→ What is being asked
Each line in the records below that has the word "service" should be copied.

→ Given data
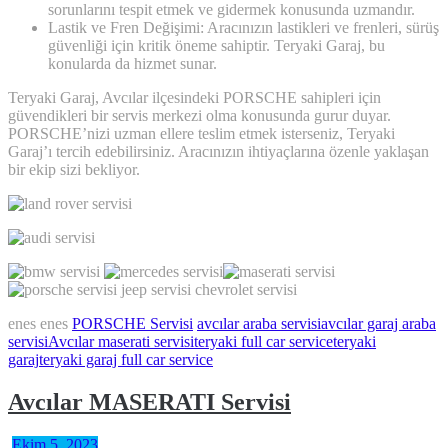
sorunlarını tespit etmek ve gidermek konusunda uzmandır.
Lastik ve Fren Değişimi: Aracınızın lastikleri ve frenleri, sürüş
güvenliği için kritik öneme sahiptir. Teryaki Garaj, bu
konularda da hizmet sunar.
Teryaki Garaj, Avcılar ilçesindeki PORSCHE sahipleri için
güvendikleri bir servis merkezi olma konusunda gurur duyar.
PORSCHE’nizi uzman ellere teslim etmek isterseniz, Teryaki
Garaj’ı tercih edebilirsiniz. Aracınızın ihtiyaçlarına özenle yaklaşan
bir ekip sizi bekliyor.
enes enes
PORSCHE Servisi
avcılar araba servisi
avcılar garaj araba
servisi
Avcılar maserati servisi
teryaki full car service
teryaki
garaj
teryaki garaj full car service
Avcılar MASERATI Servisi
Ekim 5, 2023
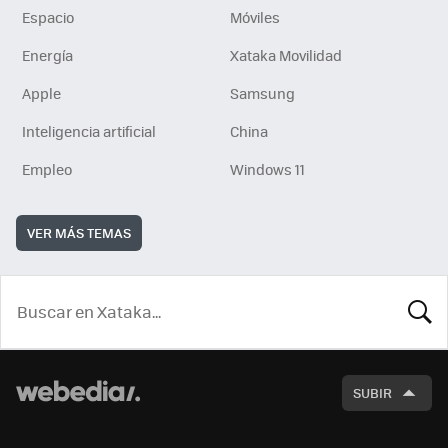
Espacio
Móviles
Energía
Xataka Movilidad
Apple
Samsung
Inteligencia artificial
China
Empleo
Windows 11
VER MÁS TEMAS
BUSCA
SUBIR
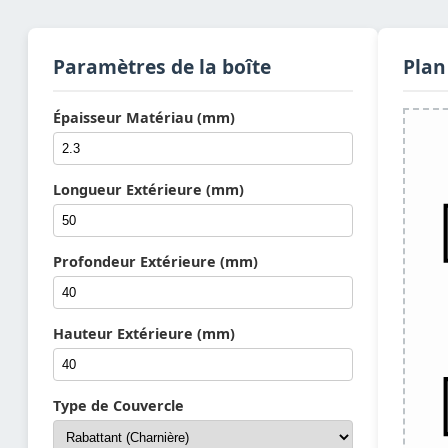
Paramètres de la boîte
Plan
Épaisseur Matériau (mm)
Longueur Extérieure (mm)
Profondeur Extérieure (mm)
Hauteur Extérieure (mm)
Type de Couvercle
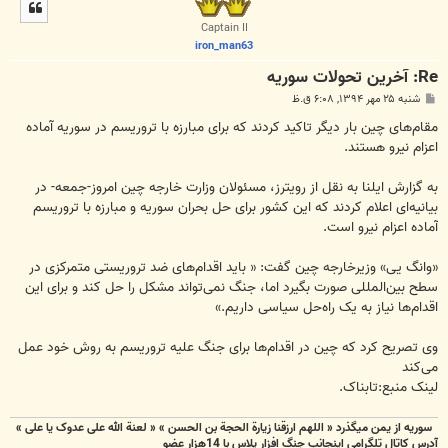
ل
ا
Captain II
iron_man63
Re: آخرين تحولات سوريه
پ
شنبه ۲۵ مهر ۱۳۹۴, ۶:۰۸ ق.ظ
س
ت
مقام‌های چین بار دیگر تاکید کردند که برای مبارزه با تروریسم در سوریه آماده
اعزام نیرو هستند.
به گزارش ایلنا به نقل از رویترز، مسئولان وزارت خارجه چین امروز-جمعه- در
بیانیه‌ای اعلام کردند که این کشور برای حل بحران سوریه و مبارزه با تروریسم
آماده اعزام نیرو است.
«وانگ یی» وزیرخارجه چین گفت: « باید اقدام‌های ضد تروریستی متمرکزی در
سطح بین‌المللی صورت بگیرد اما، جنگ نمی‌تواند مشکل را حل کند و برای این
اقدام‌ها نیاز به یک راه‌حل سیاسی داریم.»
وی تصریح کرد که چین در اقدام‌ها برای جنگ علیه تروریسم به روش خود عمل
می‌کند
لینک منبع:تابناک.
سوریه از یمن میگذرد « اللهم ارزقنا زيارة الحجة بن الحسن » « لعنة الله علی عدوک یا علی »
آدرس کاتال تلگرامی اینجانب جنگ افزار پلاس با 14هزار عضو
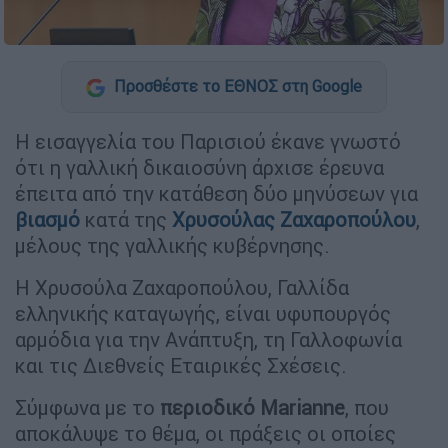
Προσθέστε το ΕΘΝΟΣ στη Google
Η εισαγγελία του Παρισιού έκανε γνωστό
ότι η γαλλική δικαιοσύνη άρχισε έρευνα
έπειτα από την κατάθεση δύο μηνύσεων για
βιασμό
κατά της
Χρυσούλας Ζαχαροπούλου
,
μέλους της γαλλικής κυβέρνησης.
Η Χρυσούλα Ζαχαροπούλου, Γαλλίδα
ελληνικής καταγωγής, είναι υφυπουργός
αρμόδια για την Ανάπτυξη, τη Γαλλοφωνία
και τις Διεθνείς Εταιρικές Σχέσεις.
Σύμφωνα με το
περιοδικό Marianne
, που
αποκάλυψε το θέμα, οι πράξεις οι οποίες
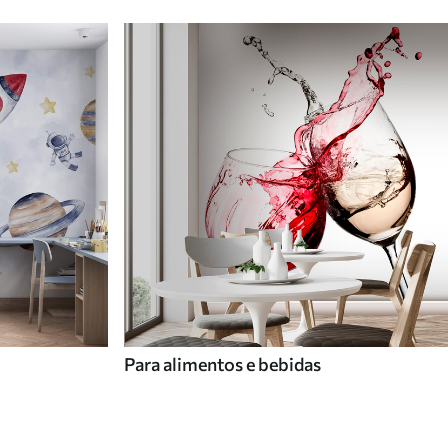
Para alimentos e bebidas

---

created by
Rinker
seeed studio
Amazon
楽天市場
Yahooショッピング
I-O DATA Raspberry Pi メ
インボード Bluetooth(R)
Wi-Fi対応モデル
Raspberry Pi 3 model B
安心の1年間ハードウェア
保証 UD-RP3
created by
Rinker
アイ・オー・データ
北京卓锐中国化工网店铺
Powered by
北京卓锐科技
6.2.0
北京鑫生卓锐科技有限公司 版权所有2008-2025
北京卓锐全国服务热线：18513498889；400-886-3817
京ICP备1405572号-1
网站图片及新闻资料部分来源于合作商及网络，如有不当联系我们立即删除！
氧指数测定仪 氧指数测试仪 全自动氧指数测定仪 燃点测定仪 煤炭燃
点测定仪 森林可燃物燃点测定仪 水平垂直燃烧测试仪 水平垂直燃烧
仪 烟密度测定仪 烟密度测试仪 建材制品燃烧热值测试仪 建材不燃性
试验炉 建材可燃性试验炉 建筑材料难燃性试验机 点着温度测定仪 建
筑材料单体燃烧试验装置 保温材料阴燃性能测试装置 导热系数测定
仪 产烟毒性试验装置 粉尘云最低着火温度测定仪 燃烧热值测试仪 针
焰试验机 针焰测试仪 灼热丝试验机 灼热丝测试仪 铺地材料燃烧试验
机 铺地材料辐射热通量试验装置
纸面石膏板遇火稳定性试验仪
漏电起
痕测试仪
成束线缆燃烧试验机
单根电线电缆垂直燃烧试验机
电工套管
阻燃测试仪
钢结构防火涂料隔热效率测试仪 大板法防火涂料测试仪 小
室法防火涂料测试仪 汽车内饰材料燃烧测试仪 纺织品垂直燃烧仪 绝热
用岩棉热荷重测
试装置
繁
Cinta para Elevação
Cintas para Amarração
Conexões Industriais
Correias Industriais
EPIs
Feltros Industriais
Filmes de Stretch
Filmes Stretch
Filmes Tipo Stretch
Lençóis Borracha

→ Finished exercise
teryaki full car service
teryaki garaj full car service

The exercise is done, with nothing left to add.